Monday, December 08, 2008

spanish class at La UBA

in the spring I took Level 5 Spanish at La Universidad de Buenos Aires, more commonly known as La UBA. Level 4 was nice because they had some classes at a branch office in Palermo, much closer to my neighborhood! For Level 5 I had to go all the way downtown to the Centro, the oldest part of the city, to take my class. This part of the University is located in a beautiful, decrepit old building which apparently was once a hotel! here's some not-very-descriptive pictures of the grand central staircase:
la UBA languages building la UBA languages building



La UBA is free to residents of Argentina (not free for foreigners like me!!) and the state of disrepair of the buildings is honestly a little shocking. There are windows boarded over and parts of the building that are blocked off with piles of rubble! Also there is no toilet paper in the bathrooms, you have to bring your own. And sometimes it gets really hard to concentrate when it's 106 degrees and there's no air-conditioning in the cramped classrooms. Anyway, despite the physical appearance, I believe La UBA is academically the most well-respected university in the country? They say the professors aren't paid very well there, but it's an honor to work there, and it means that you are serious about your area of study, and allows you to be in contact with other leading minds. I've heard this from both my spanish teachers and a few Graphic Design professors that I've run into around town. It makes sense in that a university is supposed to be about ideas and community and academic experience, not flashy stupid expensive buildings. But sometimes it's a bummer when I have to pee after class and I forgot to bring my own toilet paper, again.

So anyway, level 5 was mostly Subjunctive. "No creo que vaya mañana" = "I don't think she's going tomorrow" ... or "Es insoportable que haya tanto ruido en la mañana!" = "It's unbearable the noise they make in the morning!" In English we don't really have a separate tense to express doubt/uncertainty/unlikeliness/possibility/opinion/etc but in Spanish we do, and it's called Subjunctive. We also learned how construct ideas such as "If I had a million dollars I would buy thousands of umbrellas" = "Si tuviera un palo verde, compraría miles de paraguas" and say things like "He told me that when you spoke last week you told him that you hated pizza so I didn't make you a pizza today" which is just a combination of estilo indirecto and a few different past tenses and subjunctives, and I've already forgotten how you're supposed to do that.
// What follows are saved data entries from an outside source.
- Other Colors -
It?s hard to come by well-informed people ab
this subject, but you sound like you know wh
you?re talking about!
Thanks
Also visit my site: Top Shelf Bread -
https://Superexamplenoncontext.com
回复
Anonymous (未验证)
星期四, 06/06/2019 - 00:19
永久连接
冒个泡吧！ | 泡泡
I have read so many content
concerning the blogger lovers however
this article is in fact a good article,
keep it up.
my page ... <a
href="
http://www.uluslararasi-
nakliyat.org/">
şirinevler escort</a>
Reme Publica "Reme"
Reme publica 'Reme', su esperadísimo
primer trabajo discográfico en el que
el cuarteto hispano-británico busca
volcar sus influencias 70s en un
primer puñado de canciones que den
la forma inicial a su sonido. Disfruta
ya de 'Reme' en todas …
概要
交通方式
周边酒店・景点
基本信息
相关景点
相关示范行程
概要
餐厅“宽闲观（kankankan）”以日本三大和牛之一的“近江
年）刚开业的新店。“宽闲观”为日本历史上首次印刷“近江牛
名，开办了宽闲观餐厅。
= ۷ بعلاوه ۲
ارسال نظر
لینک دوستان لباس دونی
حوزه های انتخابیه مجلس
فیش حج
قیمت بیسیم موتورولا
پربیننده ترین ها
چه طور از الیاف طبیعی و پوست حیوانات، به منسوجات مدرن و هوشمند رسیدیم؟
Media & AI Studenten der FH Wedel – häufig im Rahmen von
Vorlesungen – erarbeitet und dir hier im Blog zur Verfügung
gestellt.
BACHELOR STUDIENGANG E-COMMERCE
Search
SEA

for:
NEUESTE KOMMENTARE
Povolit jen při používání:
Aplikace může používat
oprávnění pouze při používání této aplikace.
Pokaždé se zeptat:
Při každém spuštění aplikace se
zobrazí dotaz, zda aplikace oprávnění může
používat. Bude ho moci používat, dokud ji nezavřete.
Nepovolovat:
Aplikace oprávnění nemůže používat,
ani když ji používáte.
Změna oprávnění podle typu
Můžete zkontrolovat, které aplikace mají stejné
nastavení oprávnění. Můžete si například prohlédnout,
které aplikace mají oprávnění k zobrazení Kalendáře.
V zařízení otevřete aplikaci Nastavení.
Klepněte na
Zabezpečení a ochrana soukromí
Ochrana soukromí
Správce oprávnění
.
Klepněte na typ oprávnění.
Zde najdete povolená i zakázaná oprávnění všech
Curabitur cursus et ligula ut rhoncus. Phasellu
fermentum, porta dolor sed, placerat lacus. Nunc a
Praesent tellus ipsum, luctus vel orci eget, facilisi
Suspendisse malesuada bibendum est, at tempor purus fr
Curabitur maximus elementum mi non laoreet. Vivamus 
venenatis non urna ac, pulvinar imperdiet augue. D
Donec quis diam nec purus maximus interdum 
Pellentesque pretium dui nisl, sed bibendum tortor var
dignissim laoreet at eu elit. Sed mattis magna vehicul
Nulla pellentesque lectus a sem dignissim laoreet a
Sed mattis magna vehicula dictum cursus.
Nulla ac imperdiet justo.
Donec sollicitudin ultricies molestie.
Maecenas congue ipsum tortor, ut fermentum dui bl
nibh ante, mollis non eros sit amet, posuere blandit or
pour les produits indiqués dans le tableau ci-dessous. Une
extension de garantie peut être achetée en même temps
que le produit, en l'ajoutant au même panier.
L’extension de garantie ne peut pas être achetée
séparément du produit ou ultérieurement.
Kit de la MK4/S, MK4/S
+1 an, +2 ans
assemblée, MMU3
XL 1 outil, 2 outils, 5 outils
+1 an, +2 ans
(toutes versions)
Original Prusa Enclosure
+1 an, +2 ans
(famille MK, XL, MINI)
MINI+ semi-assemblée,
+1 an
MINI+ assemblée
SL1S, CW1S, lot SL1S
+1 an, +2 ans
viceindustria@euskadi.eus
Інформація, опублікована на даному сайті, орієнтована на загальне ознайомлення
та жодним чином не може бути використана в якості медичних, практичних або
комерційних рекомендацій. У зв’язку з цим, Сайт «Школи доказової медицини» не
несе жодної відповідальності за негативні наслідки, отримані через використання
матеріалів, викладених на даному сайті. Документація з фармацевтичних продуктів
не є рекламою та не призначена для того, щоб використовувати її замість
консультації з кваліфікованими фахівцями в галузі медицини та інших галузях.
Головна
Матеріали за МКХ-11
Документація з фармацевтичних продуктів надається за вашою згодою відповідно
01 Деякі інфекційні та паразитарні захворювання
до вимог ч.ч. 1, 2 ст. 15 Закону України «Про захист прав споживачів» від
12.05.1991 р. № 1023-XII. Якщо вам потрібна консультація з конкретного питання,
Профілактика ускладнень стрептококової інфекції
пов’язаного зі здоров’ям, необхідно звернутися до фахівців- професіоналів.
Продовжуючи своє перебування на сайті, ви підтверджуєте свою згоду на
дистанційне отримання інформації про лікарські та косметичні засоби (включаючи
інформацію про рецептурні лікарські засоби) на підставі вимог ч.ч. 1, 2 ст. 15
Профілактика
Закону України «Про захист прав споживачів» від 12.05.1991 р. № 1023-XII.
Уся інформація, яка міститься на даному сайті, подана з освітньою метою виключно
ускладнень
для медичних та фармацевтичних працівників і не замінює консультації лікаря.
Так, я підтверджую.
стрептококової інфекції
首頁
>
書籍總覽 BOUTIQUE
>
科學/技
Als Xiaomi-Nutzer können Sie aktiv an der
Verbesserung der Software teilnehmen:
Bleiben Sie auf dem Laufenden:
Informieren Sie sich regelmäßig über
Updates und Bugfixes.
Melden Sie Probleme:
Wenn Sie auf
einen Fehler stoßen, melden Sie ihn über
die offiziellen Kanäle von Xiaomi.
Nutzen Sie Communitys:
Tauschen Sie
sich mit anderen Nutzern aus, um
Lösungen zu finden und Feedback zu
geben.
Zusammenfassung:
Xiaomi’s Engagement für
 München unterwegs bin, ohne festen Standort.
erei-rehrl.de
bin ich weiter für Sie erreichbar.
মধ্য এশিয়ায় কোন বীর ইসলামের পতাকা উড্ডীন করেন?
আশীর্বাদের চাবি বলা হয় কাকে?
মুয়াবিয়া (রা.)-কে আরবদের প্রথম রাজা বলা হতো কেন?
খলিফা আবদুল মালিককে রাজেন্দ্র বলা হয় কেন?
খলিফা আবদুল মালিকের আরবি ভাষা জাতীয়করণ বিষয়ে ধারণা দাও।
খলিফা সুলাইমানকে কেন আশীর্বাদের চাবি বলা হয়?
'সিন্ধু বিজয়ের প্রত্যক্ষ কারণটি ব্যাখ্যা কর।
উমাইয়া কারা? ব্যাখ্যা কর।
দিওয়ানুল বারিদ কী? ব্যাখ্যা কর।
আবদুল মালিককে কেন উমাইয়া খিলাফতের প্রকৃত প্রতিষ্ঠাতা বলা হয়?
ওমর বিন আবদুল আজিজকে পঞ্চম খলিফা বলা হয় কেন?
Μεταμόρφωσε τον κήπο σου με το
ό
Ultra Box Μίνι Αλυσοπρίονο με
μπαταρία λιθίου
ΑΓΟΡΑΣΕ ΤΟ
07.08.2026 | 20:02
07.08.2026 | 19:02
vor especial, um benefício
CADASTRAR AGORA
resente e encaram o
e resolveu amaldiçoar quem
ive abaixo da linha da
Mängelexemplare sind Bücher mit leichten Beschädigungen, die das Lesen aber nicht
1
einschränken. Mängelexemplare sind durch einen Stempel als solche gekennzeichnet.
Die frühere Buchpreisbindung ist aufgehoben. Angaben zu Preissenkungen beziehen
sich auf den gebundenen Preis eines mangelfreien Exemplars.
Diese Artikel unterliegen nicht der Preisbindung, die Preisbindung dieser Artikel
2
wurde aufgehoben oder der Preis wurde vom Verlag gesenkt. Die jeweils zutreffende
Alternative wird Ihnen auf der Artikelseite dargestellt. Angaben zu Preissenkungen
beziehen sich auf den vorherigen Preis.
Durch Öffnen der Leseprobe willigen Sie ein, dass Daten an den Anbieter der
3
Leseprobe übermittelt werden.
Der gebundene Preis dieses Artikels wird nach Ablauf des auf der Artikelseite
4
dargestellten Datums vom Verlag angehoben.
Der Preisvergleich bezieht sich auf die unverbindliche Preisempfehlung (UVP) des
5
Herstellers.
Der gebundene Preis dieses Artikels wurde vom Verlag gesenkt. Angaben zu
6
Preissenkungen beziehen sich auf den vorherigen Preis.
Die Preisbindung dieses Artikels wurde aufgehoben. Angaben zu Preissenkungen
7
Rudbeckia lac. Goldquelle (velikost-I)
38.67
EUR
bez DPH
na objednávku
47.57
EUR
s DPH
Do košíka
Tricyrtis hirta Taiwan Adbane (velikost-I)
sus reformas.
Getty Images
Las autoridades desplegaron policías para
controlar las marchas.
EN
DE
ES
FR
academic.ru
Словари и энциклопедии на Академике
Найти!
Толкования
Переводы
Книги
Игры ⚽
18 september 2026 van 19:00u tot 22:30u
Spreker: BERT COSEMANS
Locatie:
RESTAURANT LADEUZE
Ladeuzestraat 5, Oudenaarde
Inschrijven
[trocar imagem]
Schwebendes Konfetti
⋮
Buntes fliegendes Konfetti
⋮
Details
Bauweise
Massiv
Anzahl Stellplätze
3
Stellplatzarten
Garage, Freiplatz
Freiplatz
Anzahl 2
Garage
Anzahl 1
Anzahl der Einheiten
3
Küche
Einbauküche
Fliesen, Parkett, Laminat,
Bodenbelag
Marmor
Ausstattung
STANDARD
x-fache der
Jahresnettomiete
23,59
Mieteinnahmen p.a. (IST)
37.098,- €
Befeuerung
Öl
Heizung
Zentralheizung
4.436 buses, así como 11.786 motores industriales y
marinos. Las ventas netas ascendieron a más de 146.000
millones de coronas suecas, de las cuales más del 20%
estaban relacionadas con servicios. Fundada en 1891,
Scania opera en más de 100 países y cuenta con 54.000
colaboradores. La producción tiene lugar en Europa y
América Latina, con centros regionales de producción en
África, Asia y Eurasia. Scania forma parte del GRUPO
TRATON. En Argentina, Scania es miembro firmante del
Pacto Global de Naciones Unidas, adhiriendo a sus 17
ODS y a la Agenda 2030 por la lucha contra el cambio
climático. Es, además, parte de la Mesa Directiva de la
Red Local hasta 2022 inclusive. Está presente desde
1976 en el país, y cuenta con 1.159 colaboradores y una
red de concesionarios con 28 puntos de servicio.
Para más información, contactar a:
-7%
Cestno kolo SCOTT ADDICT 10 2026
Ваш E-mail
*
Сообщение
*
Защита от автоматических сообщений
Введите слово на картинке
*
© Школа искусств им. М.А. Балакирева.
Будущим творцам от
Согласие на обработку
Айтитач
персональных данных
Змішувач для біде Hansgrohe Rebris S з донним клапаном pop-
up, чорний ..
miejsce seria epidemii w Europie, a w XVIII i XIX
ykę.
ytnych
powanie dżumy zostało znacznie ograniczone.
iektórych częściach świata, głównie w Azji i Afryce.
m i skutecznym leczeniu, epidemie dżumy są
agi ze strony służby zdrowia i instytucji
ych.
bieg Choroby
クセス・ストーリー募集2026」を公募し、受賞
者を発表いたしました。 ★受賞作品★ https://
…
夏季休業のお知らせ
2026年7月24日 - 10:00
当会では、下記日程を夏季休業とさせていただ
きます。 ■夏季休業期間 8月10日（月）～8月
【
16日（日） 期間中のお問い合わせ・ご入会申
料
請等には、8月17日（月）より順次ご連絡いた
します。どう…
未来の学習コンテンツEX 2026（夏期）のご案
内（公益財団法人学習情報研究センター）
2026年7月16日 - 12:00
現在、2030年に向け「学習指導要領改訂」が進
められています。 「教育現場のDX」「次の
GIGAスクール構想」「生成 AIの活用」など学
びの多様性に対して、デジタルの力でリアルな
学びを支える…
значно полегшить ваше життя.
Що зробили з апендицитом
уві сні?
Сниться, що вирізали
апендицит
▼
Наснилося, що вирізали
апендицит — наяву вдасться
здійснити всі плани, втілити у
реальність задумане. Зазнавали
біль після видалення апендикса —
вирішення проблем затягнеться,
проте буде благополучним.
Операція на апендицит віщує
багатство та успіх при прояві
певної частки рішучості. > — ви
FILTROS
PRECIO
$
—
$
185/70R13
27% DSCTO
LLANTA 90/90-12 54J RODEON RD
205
At a certain point we crossed into some territory that is, like, grammar that you need to know if you want to submit a formal academic paper and you live in Spain, but it's grammar that nobody on the street in Buenos Aires would ever use for any reason, and if you did they would probably laugh. So I feel like I might've reached the end of the line (for now, anyway) as far as my grammar studies. I still make a LOT of mistakes with past tenses and subjunctives and basically everything I've already learned - I definitely need lots of practice and review, I want to keep learning more vocabulary, but I don't think I will tackle any more advanced grammar for the time being. They do offer a spanish-language film appreciation course for advanced students of Spanish as a foreign language, and I'd like to take that one if I ever have time and money! For now my plan is to read novels in Spanish, listen to the radio in Spanish, turn on the TV news in Spanish, read the newspaper in Spanish, and go out and talk to Argentine friends in Spanish!